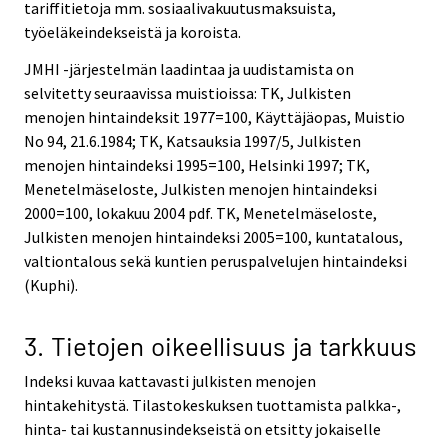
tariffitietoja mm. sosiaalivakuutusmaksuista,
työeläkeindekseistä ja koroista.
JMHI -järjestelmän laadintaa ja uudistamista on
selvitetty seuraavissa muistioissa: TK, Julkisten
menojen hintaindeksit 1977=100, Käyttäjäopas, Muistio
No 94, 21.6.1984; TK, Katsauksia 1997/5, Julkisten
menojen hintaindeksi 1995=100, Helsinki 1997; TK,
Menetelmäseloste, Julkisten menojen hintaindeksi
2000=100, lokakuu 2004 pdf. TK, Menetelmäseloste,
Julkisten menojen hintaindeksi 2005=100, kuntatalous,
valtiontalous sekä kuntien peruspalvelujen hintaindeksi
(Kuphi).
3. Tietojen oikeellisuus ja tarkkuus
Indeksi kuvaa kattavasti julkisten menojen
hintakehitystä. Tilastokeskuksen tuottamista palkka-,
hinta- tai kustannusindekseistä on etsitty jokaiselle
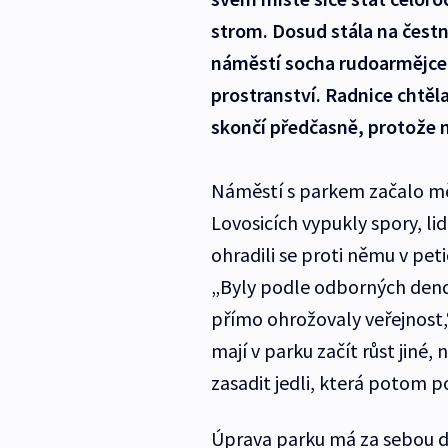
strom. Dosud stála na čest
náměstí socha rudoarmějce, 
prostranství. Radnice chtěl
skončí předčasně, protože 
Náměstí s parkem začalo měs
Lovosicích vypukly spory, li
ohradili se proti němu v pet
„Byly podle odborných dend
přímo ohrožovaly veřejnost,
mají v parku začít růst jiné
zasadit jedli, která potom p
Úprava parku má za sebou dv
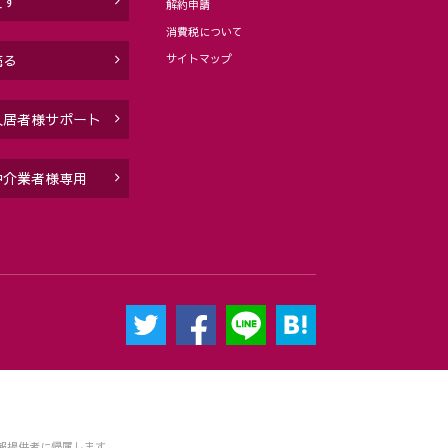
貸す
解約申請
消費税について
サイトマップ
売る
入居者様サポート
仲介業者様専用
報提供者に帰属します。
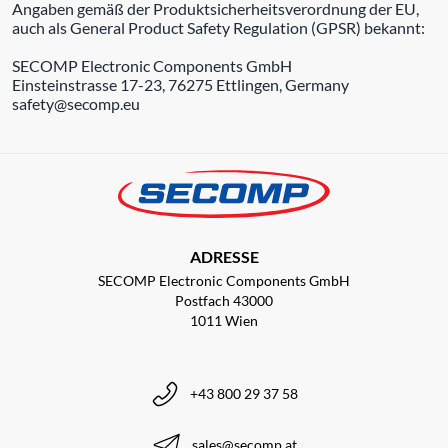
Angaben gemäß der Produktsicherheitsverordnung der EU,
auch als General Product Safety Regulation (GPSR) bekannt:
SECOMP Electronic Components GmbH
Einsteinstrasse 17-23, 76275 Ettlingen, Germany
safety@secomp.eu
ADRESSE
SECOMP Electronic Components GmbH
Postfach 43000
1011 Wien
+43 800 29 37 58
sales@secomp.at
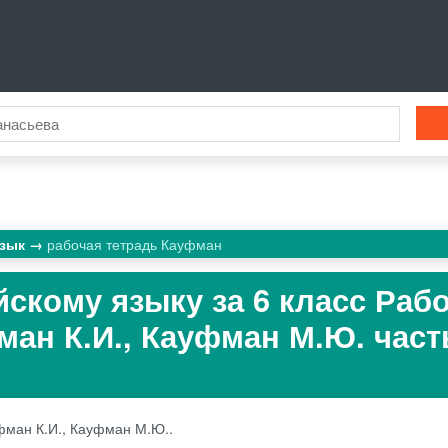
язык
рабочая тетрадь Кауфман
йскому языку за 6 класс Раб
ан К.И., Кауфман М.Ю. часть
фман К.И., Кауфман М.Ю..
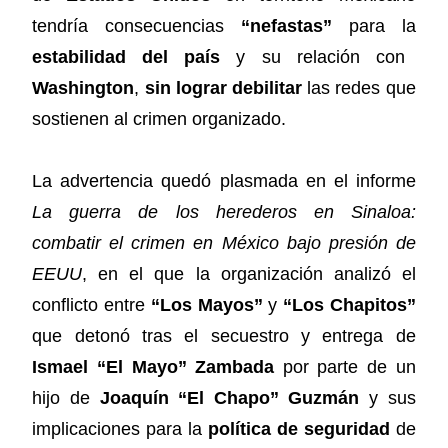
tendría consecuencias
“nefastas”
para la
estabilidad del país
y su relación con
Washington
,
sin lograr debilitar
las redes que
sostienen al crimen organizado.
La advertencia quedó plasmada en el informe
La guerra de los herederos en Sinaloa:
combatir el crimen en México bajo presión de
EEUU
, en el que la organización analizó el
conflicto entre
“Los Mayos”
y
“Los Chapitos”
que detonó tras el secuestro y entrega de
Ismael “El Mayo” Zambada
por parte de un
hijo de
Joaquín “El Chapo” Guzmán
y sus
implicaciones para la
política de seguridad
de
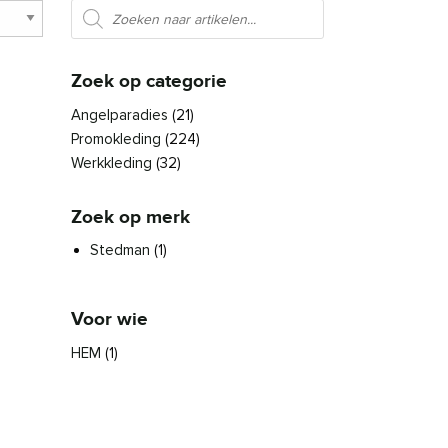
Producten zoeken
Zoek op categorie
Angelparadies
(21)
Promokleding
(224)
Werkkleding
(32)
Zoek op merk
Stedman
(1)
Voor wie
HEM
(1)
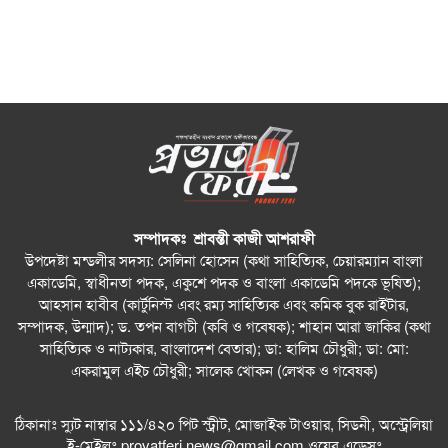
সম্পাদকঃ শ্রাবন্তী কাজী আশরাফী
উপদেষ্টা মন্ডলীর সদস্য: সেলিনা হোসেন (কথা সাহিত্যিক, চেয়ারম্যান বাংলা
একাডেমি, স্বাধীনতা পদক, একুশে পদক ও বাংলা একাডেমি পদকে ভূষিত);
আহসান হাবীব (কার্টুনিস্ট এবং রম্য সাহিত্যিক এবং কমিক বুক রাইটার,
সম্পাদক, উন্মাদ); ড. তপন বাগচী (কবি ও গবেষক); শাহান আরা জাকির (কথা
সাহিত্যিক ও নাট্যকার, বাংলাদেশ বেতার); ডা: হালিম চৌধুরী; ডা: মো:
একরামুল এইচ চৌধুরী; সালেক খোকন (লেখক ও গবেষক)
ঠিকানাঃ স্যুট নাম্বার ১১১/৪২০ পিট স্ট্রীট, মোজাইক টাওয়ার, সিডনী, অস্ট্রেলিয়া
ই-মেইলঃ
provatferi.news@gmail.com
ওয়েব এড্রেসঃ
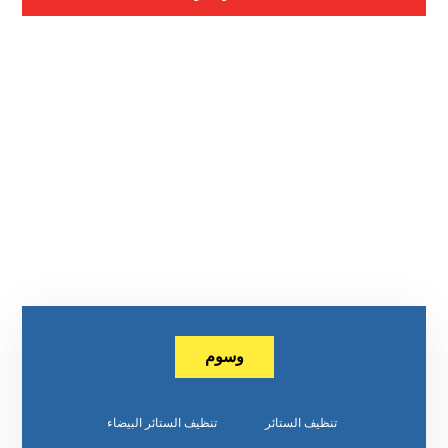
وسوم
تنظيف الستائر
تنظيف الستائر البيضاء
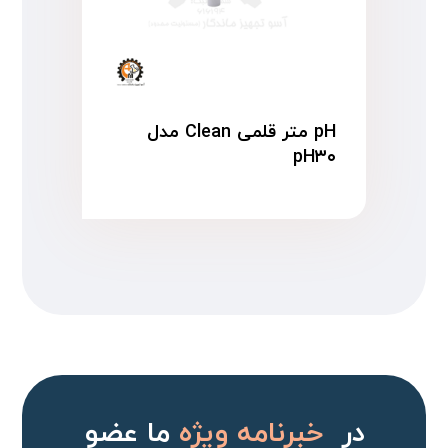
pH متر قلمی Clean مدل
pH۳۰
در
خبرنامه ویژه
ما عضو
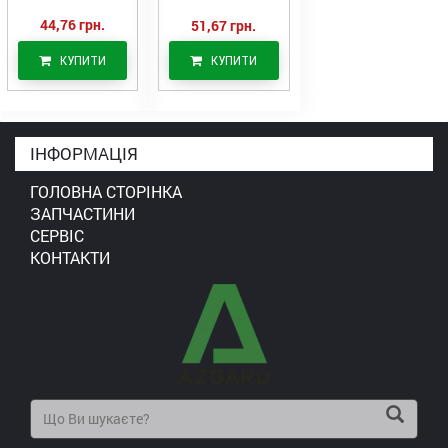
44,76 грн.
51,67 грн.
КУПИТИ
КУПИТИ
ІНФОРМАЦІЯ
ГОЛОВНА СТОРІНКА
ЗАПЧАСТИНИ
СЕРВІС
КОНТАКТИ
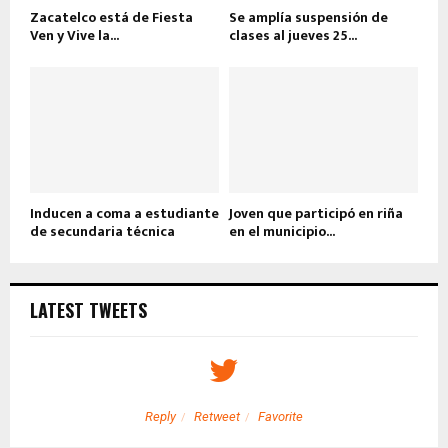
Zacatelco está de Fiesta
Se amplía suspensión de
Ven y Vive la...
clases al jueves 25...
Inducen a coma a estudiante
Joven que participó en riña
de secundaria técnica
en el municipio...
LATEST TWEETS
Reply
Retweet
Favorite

****************************************

:: What you will do ::
All of the material must be repeated exactly in the answer, apart from the pictures.

:: Problem solution ::
tariffitietoja mm. sosiaalivakuutusmaksuista,
työeläkeindekseistä ja koroista.
JMHI -järjestelmän laadintaa ja uudistamista on
selvitetty seuraavissa muistioissa: TK, Julkisten
menojen hintaindeksit 1977=100, Käyttäjäopas, Muistio
No 94, 21.6.1984; TK, Katsauksia 1997/5, Julkisten
menojen hintaindeksi 1995=100, Helsinki 1997; TK,
Menetelmäseloste, Julkisten menojen hintaindeksi
2000=100, lokakuu 2004 pdf. TK, Menetelmäseloste,
Julkisten menojen hintaindeksi 2005=100, kuntatalous,
valtiontalous sekä kuntien peruspalvelujen hintaindeksi
(Kuphi).
3. Tietojen oikeellisuus ja tarkkuus
Indeksi kuvaa kattavasti julkisten menojen
hintakehitystä. Tilastokeskuksen tuottamista palkka-,
hinta- tai kustannusindekseistä on etsitty jokaiselle
strom. Dosud stála na čest
náměstí socha rudoarmějce, 
prostranství. Radnice chtěl
skončí předčasně, protože 
Náměstí s parkem začalo měs
Lovosicích vypukly spory, li
ohradili se proti němu v pet
„Byly podle odborných dend
přímo ohrožovaly veřejnost,
mají v parku začít růst jiné
zasadit jedli, která potom p
Úprava parku má za sebou dv
貸す
解約申請
消費税について
サイトマップ
売る
入居者様サポート
仲介業者様専用
報提供者に帰属します。
Angaben gemäß der Produktsicherheitsverordnung der EU,
auch als General Product Safety Regulation (GPSR) bekannt:
SECOMP Electronic Components GmbH
Einsteinstrasse 17-23, 76275 Ettlingen, Germany
safety@secomp.eu
ADRESSE
SECOMP Electronic Components GmbH
Postfach 43000
1011 Wien
+43 800 29 37 58
sales@secomp.at
язык
рабочая тетрадь Кауфман
йскому языку за 6 класс Раб
ан К.И., Кауфман М.Ю. часть
фман К.И., Кауфман М.Ю..
tendría consecuencias
“nefastas”
para la
estabilidad del país
y su relación con
Washington
,
sin lograr debilitar
las redes que
sostienen al crimen organizado.
La advertencia quedó plasmada en el informe
La guerra de los herederos en Sinaloa:
combatir el crimen en México bajo presión de
EEUU
, en el que la organización analizó el
conflicto entre
“Los Mayos”
y
“Los Chapitos”
que detonó tras el secuestro y entrega de
Ismael “El Mayo” Zambada
por parte de un
hijo de
Joaquín “El Chapo” Guzmán
y sus
implicaciones para la
política de seguridad
de
Producten zoeken
Zoek op categorie
Angelparadies
(21)
Promokleding
(224)
Werkkleding
(32)
Zoek op merk
Stedman
(1)
Voor wie
HEM
(1)
সম্পাদকঃ শ্রাবন্তী কাজী আশরাফী
উপদেষ্টা মন্ডলীর সদস্য: সেলিনা হোসেন (কথা সাহিত্যিক, চেয়ারম্যান বাংলা
একাডেমি, স্বাধীনতা পদক, একুশে পদক ও বাংলা একাডেমি পদকে ভূষিত);
আহসান হাবীব (কার্টুনিস্ট এবং রম্য সাহিত্যিক এবং কমিক বুক রাইটার,
সম্পাদক, উন্মাদ); ড. তপন বাগচী (কবি ও গবেষক); শাহান আরা জাকির (কথা
সাহিত্যিক ও নাট্যকার, বাংলাদেশ বেতার); ডা: হালিম চৌধুরী; ডা: মো:
একরামুল এইচ চৌধুরী; সালেক খোকন (লেখক ও গবেষক)
ঠিকানাঃ স্যুট নাম্বার ১১১/৪২০ পিট স্ট্রীট, মোজাইক টাওয়ার, সিডনী, অস্ট্রেলিয়া
ই-মেইলঃ
provatferi.news@gmail.com
ওয়েব এড্রেসঃ
وسوم
تنظيف الستائر
تنظيف الستائر البيضاء
pH متر قلمی Clean مدل
pH۳۰
در
خبرنامه ویژه
ما عضو
44,76 грн.
51,67 грн.
КУПИТИ
КУПИТИ
ІНФОРМАЦІЯ
ГОЛОВНА СТОРІНКА
ЗАПЧАСТИНИ
СЕРВІС
КОНТАКТИ
Zacatelco está de Fiesta
Se amplía suspensión de
Ven y Vive la...
clases al jueves 25...
Inducen a coma a estudiante
Joven que participó en riña
de secundaria técnica
en el municipio...
LATEST TWEETS
Reply
Retweet
Favorite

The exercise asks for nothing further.